Mr. Spitzel had warned us. Teachers on this side, students on that. Don’t cross, he said, no matter how great the temptation. DO NOT CROSS.

As Mr. Spitzel was the creative writing teacher, though, I guess not enough of us took him seriously. So now we were forced to watch Kayleigh giggling, en pointe, off hairy pointe, on the other side of the line.

When after a few minutes nothing happened, most of us relaxed a little bit. I’m not sure what we’d expected. Homeroom to explode, maybe? The bell to screech without stopping? Dragons to burst through the walls? At this place anything was possible.

Eventually even Kayleigh settled down, her round, greenish face and multiple chins wrinkled with disappointment. “Well, gee, guys,” she said. “Gee.”

“Not a troll, nor nuffin’,” said one of the smaller girls with a sniff strong enough to set her short brown beard floating. “What’d he put the chalk there for then?”

“He said the worst thing imaginable would happen.” A shadow walker spoke this time. His face burned with anger, but the dark shape clinging to his heels betrayed his fear.

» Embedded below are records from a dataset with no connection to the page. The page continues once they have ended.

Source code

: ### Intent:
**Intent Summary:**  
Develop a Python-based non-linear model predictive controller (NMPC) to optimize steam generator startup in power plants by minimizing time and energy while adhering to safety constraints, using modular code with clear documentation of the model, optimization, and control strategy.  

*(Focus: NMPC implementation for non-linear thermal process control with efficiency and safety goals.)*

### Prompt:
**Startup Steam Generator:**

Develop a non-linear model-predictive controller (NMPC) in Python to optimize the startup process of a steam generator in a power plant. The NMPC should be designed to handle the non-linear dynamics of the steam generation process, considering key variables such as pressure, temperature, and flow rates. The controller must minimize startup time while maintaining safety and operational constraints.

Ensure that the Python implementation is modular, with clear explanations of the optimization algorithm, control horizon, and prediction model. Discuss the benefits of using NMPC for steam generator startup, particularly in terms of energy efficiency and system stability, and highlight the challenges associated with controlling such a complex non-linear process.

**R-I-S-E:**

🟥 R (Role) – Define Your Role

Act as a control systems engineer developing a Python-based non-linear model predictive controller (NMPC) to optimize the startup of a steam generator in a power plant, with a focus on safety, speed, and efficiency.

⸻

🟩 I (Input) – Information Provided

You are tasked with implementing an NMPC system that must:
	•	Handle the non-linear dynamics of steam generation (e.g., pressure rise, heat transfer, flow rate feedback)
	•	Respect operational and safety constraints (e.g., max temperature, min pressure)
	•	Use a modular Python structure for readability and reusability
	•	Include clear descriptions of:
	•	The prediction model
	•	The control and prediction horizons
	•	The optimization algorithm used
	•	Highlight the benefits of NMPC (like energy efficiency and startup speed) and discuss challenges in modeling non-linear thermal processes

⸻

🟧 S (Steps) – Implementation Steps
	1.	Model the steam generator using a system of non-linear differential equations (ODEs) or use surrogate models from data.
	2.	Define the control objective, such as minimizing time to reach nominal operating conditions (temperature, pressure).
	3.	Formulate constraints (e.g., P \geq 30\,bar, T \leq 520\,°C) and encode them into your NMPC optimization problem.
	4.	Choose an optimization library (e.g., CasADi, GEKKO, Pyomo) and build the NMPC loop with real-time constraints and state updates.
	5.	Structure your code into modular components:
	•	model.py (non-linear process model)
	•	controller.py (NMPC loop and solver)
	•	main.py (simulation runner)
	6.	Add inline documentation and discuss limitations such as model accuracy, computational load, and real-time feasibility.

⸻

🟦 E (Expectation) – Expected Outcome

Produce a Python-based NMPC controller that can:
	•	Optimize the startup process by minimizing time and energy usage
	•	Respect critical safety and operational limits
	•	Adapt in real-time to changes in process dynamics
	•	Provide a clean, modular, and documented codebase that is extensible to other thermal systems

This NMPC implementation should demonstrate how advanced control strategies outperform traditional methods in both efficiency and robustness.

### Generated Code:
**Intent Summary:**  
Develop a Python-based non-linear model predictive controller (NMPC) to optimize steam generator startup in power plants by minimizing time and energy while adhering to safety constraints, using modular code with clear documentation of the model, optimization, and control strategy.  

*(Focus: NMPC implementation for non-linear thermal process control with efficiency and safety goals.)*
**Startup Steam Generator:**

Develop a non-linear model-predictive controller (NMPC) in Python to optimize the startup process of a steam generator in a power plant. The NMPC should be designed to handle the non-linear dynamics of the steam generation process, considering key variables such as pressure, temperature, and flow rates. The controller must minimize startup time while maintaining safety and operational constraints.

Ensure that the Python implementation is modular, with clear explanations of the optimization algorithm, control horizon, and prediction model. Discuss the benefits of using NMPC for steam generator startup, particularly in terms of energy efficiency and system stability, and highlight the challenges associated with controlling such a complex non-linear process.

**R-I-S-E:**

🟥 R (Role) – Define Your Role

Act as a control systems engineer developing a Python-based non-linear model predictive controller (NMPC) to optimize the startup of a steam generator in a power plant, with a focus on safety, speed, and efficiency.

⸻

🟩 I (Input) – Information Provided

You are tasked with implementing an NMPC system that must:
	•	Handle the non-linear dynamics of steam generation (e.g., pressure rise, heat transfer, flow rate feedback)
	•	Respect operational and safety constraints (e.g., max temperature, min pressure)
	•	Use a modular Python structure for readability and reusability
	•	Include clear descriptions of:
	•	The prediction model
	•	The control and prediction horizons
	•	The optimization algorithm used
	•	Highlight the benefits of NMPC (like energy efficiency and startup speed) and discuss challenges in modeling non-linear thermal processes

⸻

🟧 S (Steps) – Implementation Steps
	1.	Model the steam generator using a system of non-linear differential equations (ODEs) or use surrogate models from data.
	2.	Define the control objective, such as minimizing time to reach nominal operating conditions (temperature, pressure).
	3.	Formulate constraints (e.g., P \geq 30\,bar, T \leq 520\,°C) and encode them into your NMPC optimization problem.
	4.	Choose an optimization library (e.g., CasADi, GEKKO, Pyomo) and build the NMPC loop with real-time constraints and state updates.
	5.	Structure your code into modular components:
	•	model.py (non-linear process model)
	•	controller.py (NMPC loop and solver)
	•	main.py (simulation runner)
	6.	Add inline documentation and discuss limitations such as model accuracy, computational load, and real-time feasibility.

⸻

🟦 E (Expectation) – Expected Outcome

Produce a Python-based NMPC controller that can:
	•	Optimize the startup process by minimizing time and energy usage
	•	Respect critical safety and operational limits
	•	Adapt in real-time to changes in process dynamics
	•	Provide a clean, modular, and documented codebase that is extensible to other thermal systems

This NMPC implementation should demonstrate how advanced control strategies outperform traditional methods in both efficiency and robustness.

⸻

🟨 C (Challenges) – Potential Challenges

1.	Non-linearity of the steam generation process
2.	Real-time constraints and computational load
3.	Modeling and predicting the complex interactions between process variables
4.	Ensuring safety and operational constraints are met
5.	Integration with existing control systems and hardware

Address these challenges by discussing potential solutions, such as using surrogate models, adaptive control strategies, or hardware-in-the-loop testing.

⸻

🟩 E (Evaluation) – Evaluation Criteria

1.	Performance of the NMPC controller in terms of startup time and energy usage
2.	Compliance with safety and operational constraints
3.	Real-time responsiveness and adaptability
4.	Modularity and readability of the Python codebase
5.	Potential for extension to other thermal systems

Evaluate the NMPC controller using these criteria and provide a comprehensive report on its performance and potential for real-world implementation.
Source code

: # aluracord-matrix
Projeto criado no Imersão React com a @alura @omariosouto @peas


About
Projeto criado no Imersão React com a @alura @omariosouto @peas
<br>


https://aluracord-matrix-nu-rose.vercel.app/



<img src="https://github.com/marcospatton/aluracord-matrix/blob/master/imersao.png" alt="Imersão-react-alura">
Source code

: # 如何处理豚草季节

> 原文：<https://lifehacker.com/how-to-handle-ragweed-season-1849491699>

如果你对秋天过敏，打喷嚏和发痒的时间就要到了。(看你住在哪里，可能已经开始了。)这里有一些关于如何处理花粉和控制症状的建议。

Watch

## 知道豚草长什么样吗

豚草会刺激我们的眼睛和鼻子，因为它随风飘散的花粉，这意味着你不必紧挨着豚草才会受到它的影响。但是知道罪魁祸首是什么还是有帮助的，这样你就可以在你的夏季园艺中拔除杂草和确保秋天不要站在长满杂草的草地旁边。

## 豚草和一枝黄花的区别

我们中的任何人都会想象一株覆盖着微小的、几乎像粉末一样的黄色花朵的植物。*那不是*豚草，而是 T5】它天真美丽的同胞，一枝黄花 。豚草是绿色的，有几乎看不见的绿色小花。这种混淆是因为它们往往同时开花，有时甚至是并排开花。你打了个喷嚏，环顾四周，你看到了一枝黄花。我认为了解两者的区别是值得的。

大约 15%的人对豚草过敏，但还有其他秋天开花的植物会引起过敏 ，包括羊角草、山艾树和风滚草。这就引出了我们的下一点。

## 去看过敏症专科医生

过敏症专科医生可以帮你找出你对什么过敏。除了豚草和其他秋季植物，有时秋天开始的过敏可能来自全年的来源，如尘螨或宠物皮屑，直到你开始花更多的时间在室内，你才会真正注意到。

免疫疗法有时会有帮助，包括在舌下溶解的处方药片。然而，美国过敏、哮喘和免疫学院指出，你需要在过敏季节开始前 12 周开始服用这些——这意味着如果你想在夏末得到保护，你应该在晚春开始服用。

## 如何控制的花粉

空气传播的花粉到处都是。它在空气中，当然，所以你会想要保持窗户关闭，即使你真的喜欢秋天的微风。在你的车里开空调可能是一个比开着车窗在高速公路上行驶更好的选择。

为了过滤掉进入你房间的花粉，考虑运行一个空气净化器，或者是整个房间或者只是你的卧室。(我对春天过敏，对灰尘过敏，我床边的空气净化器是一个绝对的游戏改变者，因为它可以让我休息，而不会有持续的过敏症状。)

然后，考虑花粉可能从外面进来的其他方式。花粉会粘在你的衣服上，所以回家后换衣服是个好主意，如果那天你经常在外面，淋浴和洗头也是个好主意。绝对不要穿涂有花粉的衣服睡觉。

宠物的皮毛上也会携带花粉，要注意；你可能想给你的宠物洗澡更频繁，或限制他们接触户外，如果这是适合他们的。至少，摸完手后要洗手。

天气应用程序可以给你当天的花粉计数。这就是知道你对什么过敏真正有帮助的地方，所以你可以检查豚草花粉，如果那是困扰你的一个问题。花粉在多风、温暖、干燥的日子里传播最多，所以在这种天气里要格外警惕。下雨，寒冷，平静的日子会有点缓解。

“Maybe it was just a prank, you guys.” Kayleigh’s hope-filled voice ricocheted off the walls. 

A chorus of agreement rose from our side of the line.

“Yeah, a prank.”

“No way Mr. Spitzel knows about real magic. He just knows words and stuff.”

“Yeah. Come back over, Kayleigh!”

The green teen appeared rather uncertain about this. “Didn’t he say if we crossed, we couldn’t come back?”

“You can only die once,” said someone cheerfully.

“Not me!” The youngest/oldest of us, a phoenix girl sprouting soft orange down, piped up, her voice a thin squawk.

“Nobody asked you,” muttered the shadow walker.

I hadn’t dared speak. My skin looked as youthful as any of theirs, but I remembered what Mr. Spitzel had once been. And I knew what blue chalk did, even for one like him with no right to it.

So I alone watched Kayleigh.

I alone saw her legs lengthen, her face narrow.

And I alone saw the telltale peaks stretching at the tips of her ears.

The transformation was nearly complete before anyone else noticed, and then jaws dropped universally in horror.

“Gaaaaaaaaaaaaaaah!” said the shadow walker, and promptly fainted.

“You’re a—a–!” the smallest dwarf gasped in horror.

“TELL ME!” Kayleigh demanded, but the other kids had already gone screaming down the hall.

I slunk after them, pulling my cap lower.

Worst thing in the world, my ears.


Written for the weekly flash contest #FinishThatThought, springing from the required opening sentence and incorporating five of the judge’s challenge words. (P.S. The judge this week is Flash! Friday member Tamara Shoemaker.) Loads of nonsensical fun to be had Out There in the flash world!!! Try some of your own on for size. (PPS. Legolas, if you’re reading this — apologies. I love you, I do.)